Francisco exprime “profunda estima” e “caloroso encorajamento” a que a Academia leve por diante “o progresso científico e a melhoria das condições de vida das pessoas, especialmente dos mais pobres”. Os notáveis académicos enfrentam “o tema altamente complexo da evolução do conceito de natureza” – questão relevante e decisiva de grande complexidade científica. Porém, frisou “que Deus e Cristo caminham ao nosso lado e estão presentes também na natureza, como afirmou o Apóstolo Paulo no discurso no Areópago: ‘Em Deus temos a vida, o movimento e o nosso ser’ (At 17,28)”.
E o ponto fulcral da sua peroração vem a seguir:
Ele criou os seres e deixou que se desenvolvessem segundo as leis internas que Ele mesmo inscreveu em cada um, para que progredissem e chegassem à própria plenitude. E deu a autonomia aos seres do universo, assegurando ao mesmo tempo a sua presença contínua, dando o ser a todas as realidades. E assim a criação foi em frente por séculos e milénios, até se tornar aquela que hoje conhecemos, precisamente porque Deus não é um demiurgo nem um mago, mas o Criador que dá a existência a todos os seres.
E chama a atenção para o caso específico do homem, mantendo acomodaticiamente o sentido alegórico do texto bíblico:
Ao contrário, no que se refere ao homem, nele há uma mudança e uma novidade. Quando, no sexto dia da narração do Génesis, chega a criação do homem, Deus confere ao ser humano outra autonomia, uma autonomia diferente daquela da natureza, que é a liberdade. E diz ao homem que dê um nome a todas as criaturas e progrida ao longo da história. Torna-o responsável da criação, também para que domine a Criação e a desenvolva, e assim até ao fim dos tempos.

Conteúdo do material:
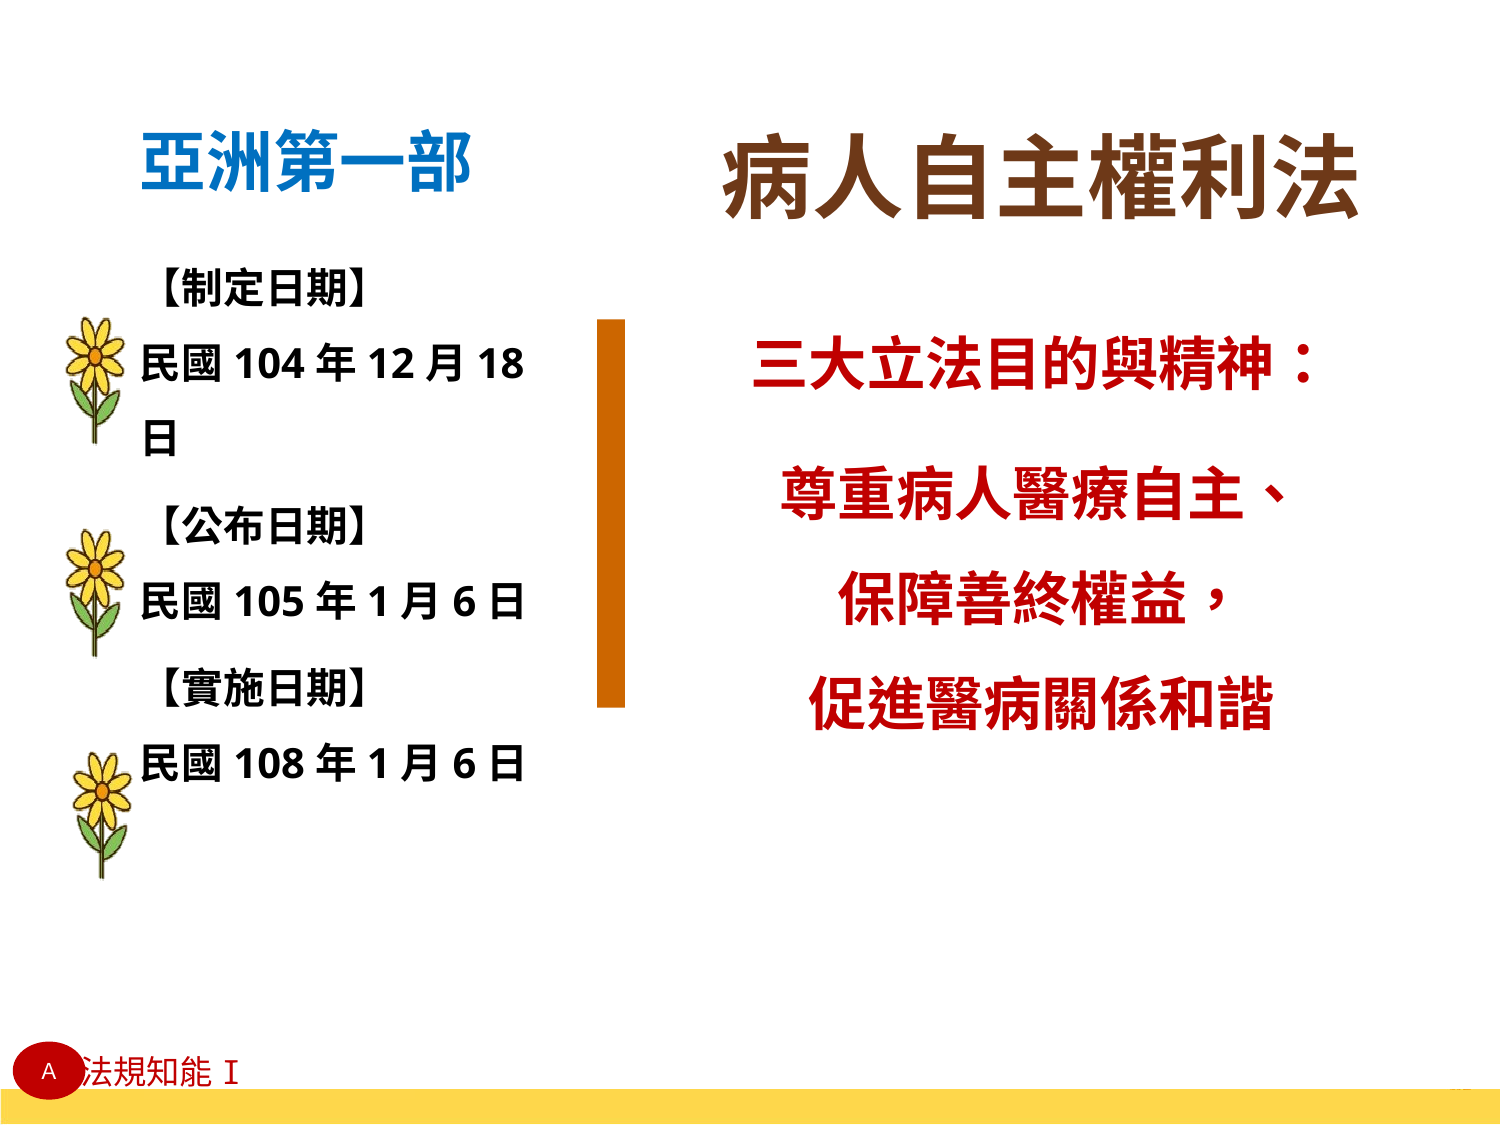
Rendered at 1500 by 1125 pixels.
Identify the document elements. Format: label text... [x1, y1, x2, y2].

Tarefa:
Retome o texto sobre o discurso de Francisco acerca da evolução do conceito de natureza e prossiga-o a partir da última frase apresentada.

Resolução do exercício:
Em conformidade com aquela missão do homem, define a genuína atitude do cientista, mormente do cientista cristão:
A atitude de se interrogar sobre o porvir da humanidade e da terra e, como ser livre e responsável, de concorrer para o preparar e preservar, eliminando os riscos do ambiente, tanto natural como humano; (…) a confiança de que, nos seus mecanismos evolutivos, a natureza esconde potencialidades que compete à inteligência e à liberdade descobrir e pôr em prática para alcançar o desenvolvimento que se encontra no desígnio do Criador.
Daqui decorre que
Por mais limitada que seja, a obra do homem participa no poder de Deus e é capaz de construir um mundo adequado à sua dúplice vida corpórea e espiritual; edificar um mundo humano para todos os seres humanos, e não para um grupo ou classe de privilegiados. Esta esperança e confiança em Deus, Autor da natureza, e na capacidade do espírito humano são capazes de conferir ao investigador uma nova energia e uma profunda tranquilidade.
Mas o Papa adverte para o risco tentador inerente à autonomia do homem, que pode levar ao pecado contra o Criador:
É também verdade que a obra do homem, quando a sua liberdade se torna autonomia – que não é liberdade, mas autonomia – aniquila a criação e o homem toma o lugar do Criador. Eis o grave pecado contra Deus Criador!

Grande Papa Francisco, que não se arredando um passo da doutrina, a torna mais clara, quiçá mais atraente, mais humana! E longe de romper com a Tradição a revaloriza com as sementes que ela contém de inovação e transformação do homem e das coisas.